There are some limitations in the present meta-analysis, which need to be acknowledged. First, although most of the studies of locally advanced and metastatic breast cancer patients defined “Response” as CR and PR, and “Non-response” as SD and PD, some studies had different definitions, which may lead to a misclassification bias. Second, the RFS and OS outcomes were based on individual unadjusted HRs, while a more precise assessment should be adjusted using other prognostic factors. Third, the inclusion criteria were not quite the same in all the studies. Finally, different measurements of topo IIα status (either by IHC or by FISH) have been employed to evaluate association with favorable response to anthracycline-based chemotherapy [19]. Cut-off values of topo IIα for both overexpression by IHC and gene amplification by FISH were not the same in each study. Therefore, standardization is of great importance when assessing topo IIα levels, which may help in obtaining an accurate picture of its clinical significance. Moreover, quantitative PCR may be useful in future prospective studies.

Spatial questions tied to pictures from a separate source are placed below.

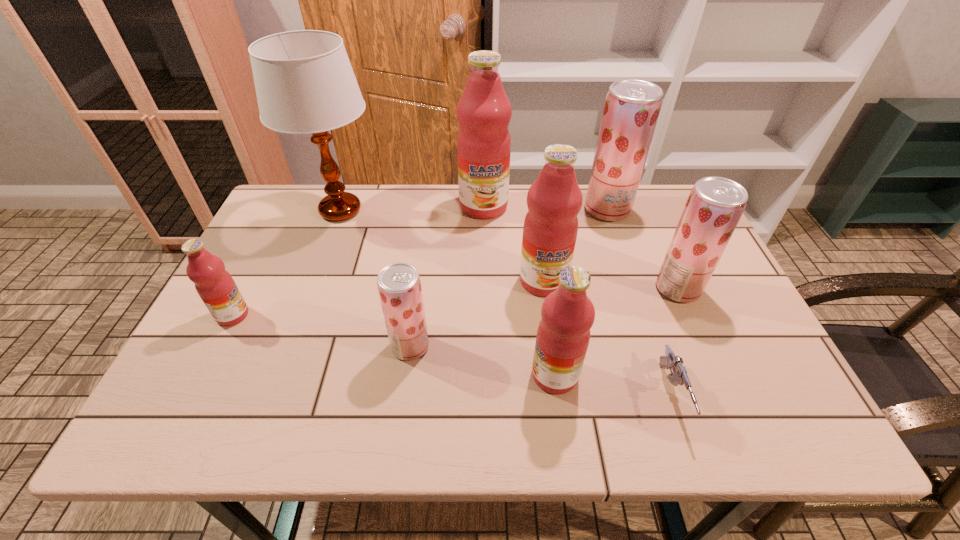
This screenshot has height=540, width=960. I want to click on free space between the shortest object and the third smallest pink fruit juice, so click(608, 338).

The image size is (960, 540). In order to click on free space between the third smallest pink fruit juice and the brown table lamp in this screenshot , I will do `click(442, 246)`.

At what (x,y) coordinates should I click in order to perform the action: click on empty space between the third nearest pink fruit juice and the seventh object from right to left. Please return your answer as a coordinate pair (x, y). Looking at the image, I should click on (477, 314).

Identify which object is located as the fourth nearest to the sixth fruit juice from right to left. Please provide its 2D coordinates. Your answer should be formatted as a tuple, i.e. [(x, y)], where the tuple contains the x and y coordinates of a point satisfying the conditions above.

[(215, 286)]

Select which object is the seventh closest to the leftmost fruit juice. Please provide its 2D coordinates. Your answer should be formatted as a tuple, i.e. [(x, y)], where the tuple contains the x and y coordinates of a point satisfying the conditions above.

[(679, 376)]

Choose which fruit juice is the fourth nearest neighbor to the farthest strawberry fruit juice. Please provide its 2D coordinates. Your answer should be formatted as a tuple, i.e. [(x, y)], where the tuple contains the x and y coordinates of a point satisfying the conditions above.

[(567, 314)]

Where is `fruit juice that is the fifth nearest to the third biggest pink fruit juice`? The height and width of the screenshot is (540, 960). fruit juice that is the fifth nearest to the third biggest pink fruit juice is located at coordinates (484, 111).

Locate an element on the screen. Image resolution: width=960 pixels, height=540 pixels. pink fruit juice that stands as the second closest to the second smallest pink fruit juice is located at coordinates (484, 111).

The image size is (960, 540). What are the coordinates of `pink fruit juice identified as the third closest to the farthest strawberry fruit juice` in the screenshot? It's located at (567, 314).

The height and width of the screenshot is (540, 960). In order to click on strawberry fruit juice object that ranks as the second closest to the third fruit juice from left to right in this screenshot , I will do `click(399, 286)`.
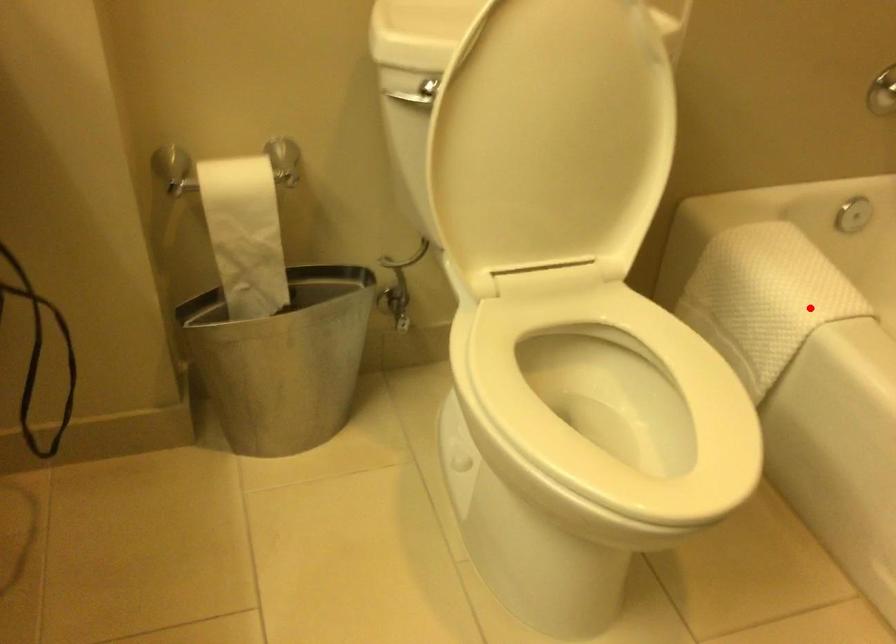
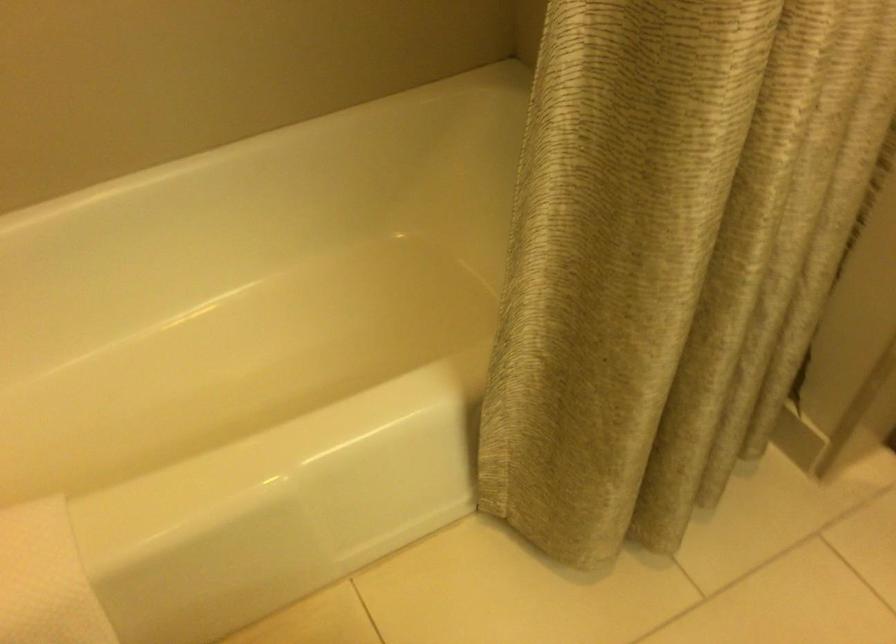
Question: I am providing you with two images of the same scene from different viewpoints. Given a red point in image1, look at the same physical point in image2. Is it:

Choices:
 (A) Closer to the viewpoint
 (B) Farther from the viewpoint

Answer: (A)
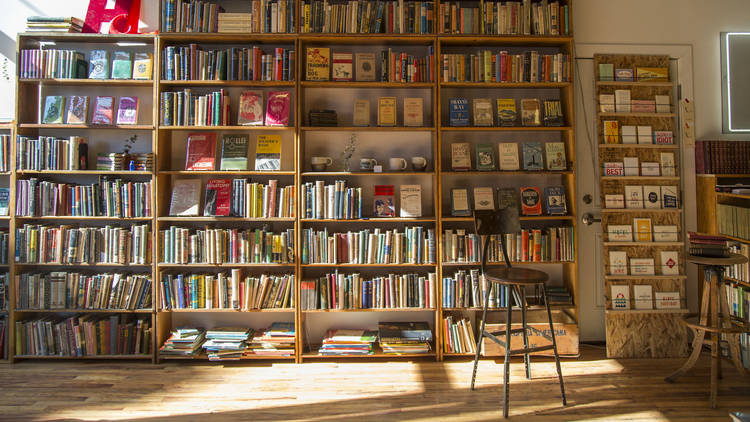
Where is `smaller shelf with post cards`? The width and height of the screenshot is (750, 422). smaller shelf with post cards is located at coordinates (651, 152).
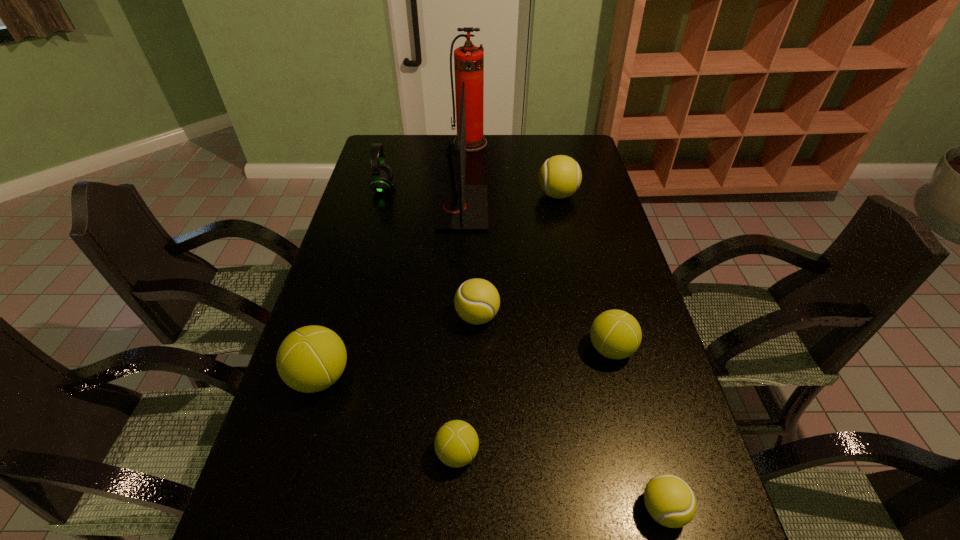
You are a GUI agent. You are given a task and a screenshot of the screen. Output one action in this format:
    pyautogui.click(x=<x>, y=<y>)
    Task: Click on the free spot that satisfies the following two spatial constraints: 1. at the discharge end of the smallest yellow tennis ball; 2. on the right side of the tallest object
    This screenshot has height=540, width=960.
    Given the screenshot: What is the action you would take?
    pyautogui.click(x=458, y=509)

Where is `free spot that satisfies the following two spatial constraints: 1. on the screen side of the nearest object; 2. on the left side of the second tallest object`? free spot that satisfies the following two spatial constraints: 1. on the screen side of the nearest object; 2. on the left side of the second tallest object is located at coordinates (445, 509).

The width and height of the screenshot is (960, 540). I want to click on free space that satisfies the following two spatial constraints: 1. at the discharge end of the leftmost yellow tennis ball; 2. on the right side of the farthest object, so click(x=465, y=316).

Find the location of a particular element. This screenshot has width=960, height=540. free space that satisfies the following two spatial constraints: 1. on the front side of the leftmost yellow tennis ball; 2. on the right side of the rightmost green tennis ball is located at coordinates (477, 349).

The image size is (960, 540). Identify the location of vacant space that satisfies the following two spatial constraints: 1. on the front side of the farthest tennis ball; 2. on the screen side of the monitor. (561, 208).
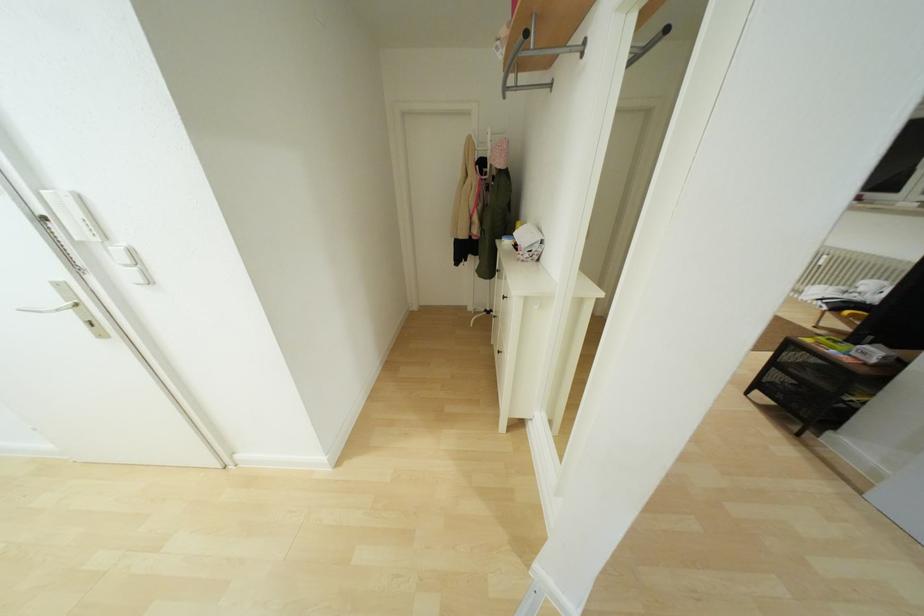
What do you see at coordinates (513, 63) in the screenshot? I see `the metal coat hook` at bounding box center [513, 63].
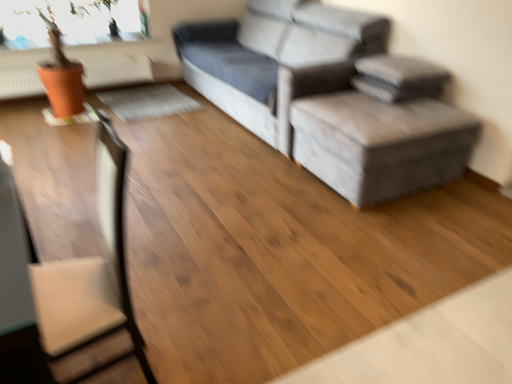
Identify the location of vacant area located to the right-hand side of brown leather swivel chair at left. This screenshot has width=512, height=384. point(206,347).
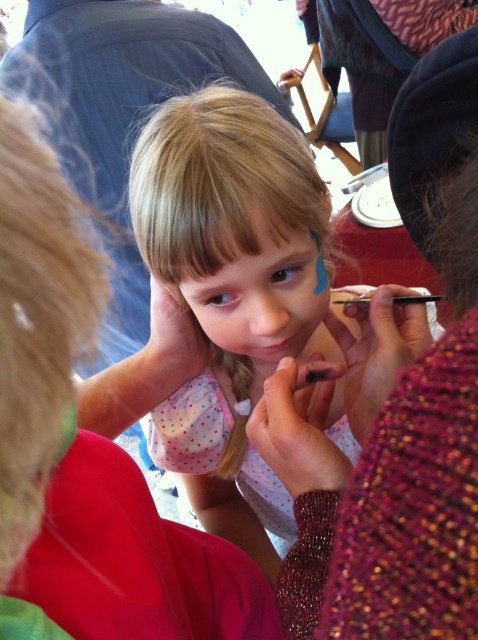
You are a painter standing 20 inches away from the child. You need to reach the pastel polka dot dress at center to adjust the sleeves. Considering the distance between the smooth skin tone hand at center and the dress, can you comfortably reach the dress without moving closer?

The distance between the pastel polka dot dress at center and the smooth skin tone hand at center is 18.40 inches. Since you are 20 inches away from the child, you are slightly farther than the existing hand, so you might need to move a little closer to comfortably reach the dress.

You are a photographer capturing this moment. To ensure the smooth skin tone hand at center and the smooth skin face at center are both in focus, which one should you adjust your camera focus towards first?

The smooth skin tone hand at center is located above the smooth skin face at center, so you should adjust your camera focus towards the smooth skin face at center first since it is closer to the camera.

You are a photographer setting up for a portrait. You need to ensure that both the smooth skin tone hand at center and the smooth skin face at center are in focus. Given that the depth of field can only sharply focus on one object at a time, which object should you focus on to ensure the other is still somewhat in focus?

You should focus on the smooth skin face at center because it is smaller than the smooth skin tone hand at center, making it easier to keep both in focus when focusing on the closer or smaller object.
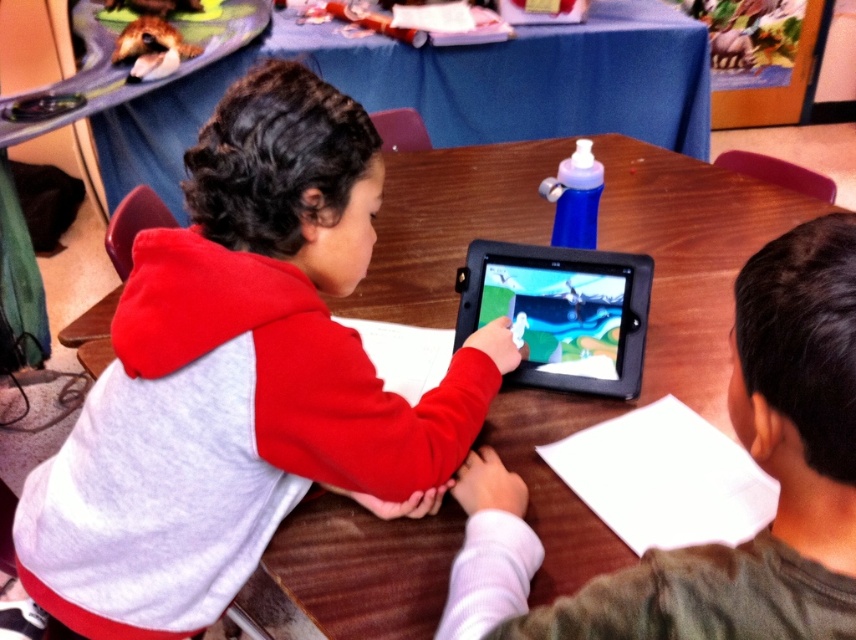
Is smooth black tablet at center thinner than black plastic tablet at center?

In fact, smooth black tablet at center might be wider than black plastic tablet at center.

Who is shorter, smooth black tablet at center or black plastic tablet at center?

Standing shorter between the two is black plastic tablet at center.

You are a GUI agent. You are given a task and a screenshot of the screen. Output one action in this format:
    pyautogui.click(x=<x>, y=<y>)
    Task: Click on the smooth black tablet at center
    The image size is (856, 640).
    Given the screenshot: What is the action you would take?
    pyautogui.click(x=753, y=460)

Identify the location of smooth black tablet at center. (753, 460).

Is matte red hoodie at center above smooth black tablet at center?

Incorrect, matte red hoodie at center is not positioned above smooth black tablet at center.

Does point (302, 296) lie behind point (783, 458)?

Yes, point (302, 296) is behind point (783, 458).

Where is `matte red hoodie at center`? Image resolution: width=856 pixels, height=640 pixels. matte red hoodie at center is located at coordinates (241, 378).

Is point (390, 438) closer to camera compared to point (542, 372)?

Yes.

Who is more forward, (189,608) or (569,259)?

Positioned in front is point (189,608).

Where is `matte red hoodie at center`? Image resolution: width=856 pixels, height=640 pixels. matte red hoodie at center is located at coordinates (241, 378).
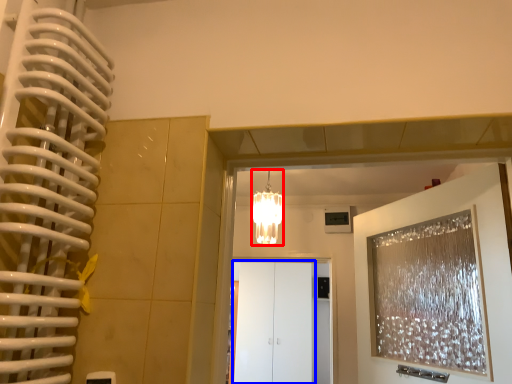
Question: Among these objects, which one is farthest to the camera, lamp (highlighted by a red box) or glass door (highlighted by a blue box)?

Choices:
 (A) lamp
 (B) glass door

Answer: (B)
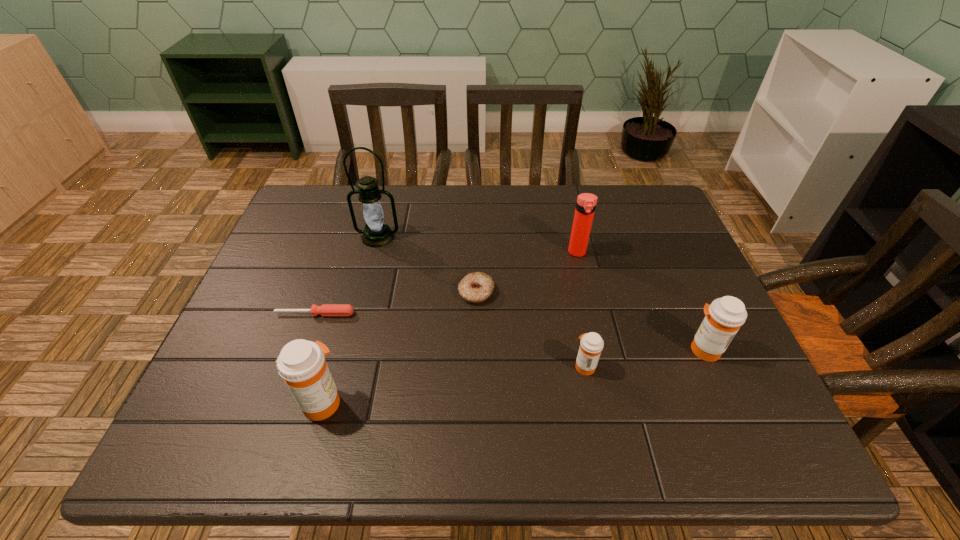
Identify the location of empty location between the doughnut and the nearest object. Image resolution: width=960 pixels, height=540 pixels. (399, 347).

This screenshot has width=960, height=540. Find the location of `vacant space in between the second medicine from left to right and the shortest object`. vacant space in between the second medicine from left to right and the shortest object is located at coordinates (450, 340).

This screenshot has height=540, width=960. I want to click on free area in between the screwdriver and the tallest object, so click(x=347, y=275).

In order to click on free area in between the lantern and the thermos bottle in this screenshot , I will do `click(477, 245)`.

At what (x,y) coordinates should I click in order to perform the action: click on free space that is in between the rightmost medicine and the leftmost medicine. Please return your answer as a coordinate pair (x, y). Looking at the image, I should click on (514, 376).

The width and height of the screenshot is (960, 540). I want to click on free space between the thermos bottle and the fourth shortest object, so click(x=640, y=301).

Locate an element on the screen. The width and height of the screenshot is (960, 540). vacant point located between the thermos bottle and the tallest object is located at coordinates (477, 245).

Identify which object is the sixth closest to the fourth farthest object. Please provide its 2D coordinates. Your answer should be formatted as a tuple, i.e. [(x, y)], where the tuple contains the x and y coordinates of a point satisfying the conditions above.

[(723, 318)]

Select which object is the fourth closest to the thermos bottle. Please provide its 2D coordinates. Your answer should be formatted as a tuple, i.e. [(x, y)], where the tuple contains the x and y coordinates of a point satisfying the conditions above.

[(377, 233)]

Identify the location of medicine that is the second closest to the rightmost object. The width and height of the screenshot is (960, 540). (301, 364).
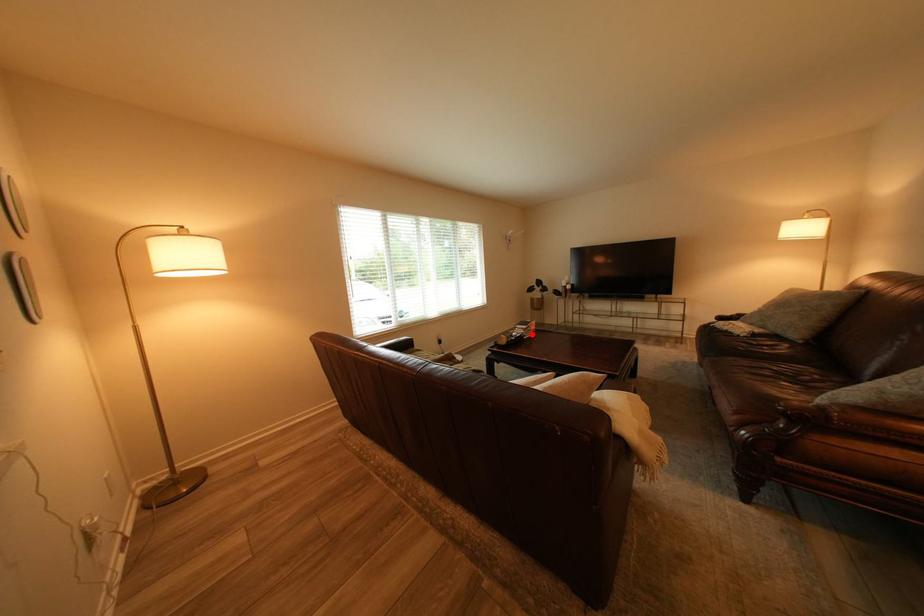
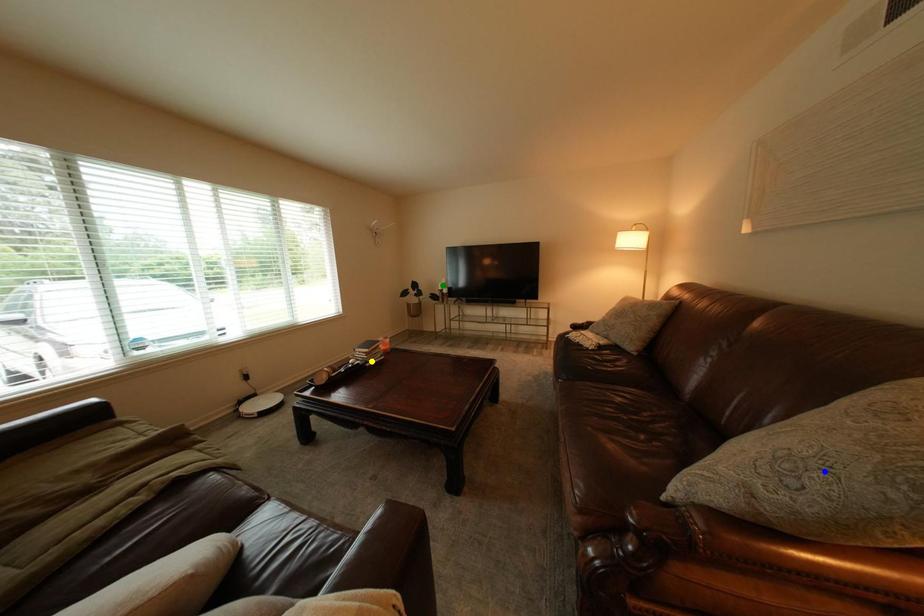
Question: I am providing you with two images of the same scene from different viewpoints. A red point is marked on the first image. You are given multiple points on the second image. Which mark in image 2 goes with the point in image 1?

Choices:
 (A) green point
 (B) yellow point
 (C) blue point

Answer: (B)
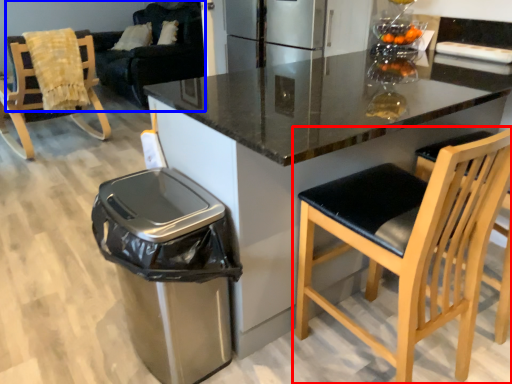
Question: Which object is closer to the camera taking this photo, chair (highlighted by a red box) or couch (highlighted by a blue box)?

Choices:
 (A) chair
 (B) couch

Answer: (A)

To sum up, the present study strongly suggests that topo IIα is associated with sensitivity to anthracyclines, especially in early-stage breast cancer patients who received anthracycline-based chemotherapy compared with non-taxane-based polychemotherapy. Amplification of topo IIα is significantly associated with better RFS and OS and deletion of topo IIα tends to improve RFS and OS. In locally advanced breast cancer patients who received neoadjuvant chemotherapy, amplification or overexpression of topo IIα is also associated with incremental benefits from anthracycline therapy. In addition, taxane might interfere with the evaluation of the predictive role of topo IIα. Therefore, we encourage further evaluations on the predictive role of topo IIα in larger, more comprehensive, and well-designed association studies.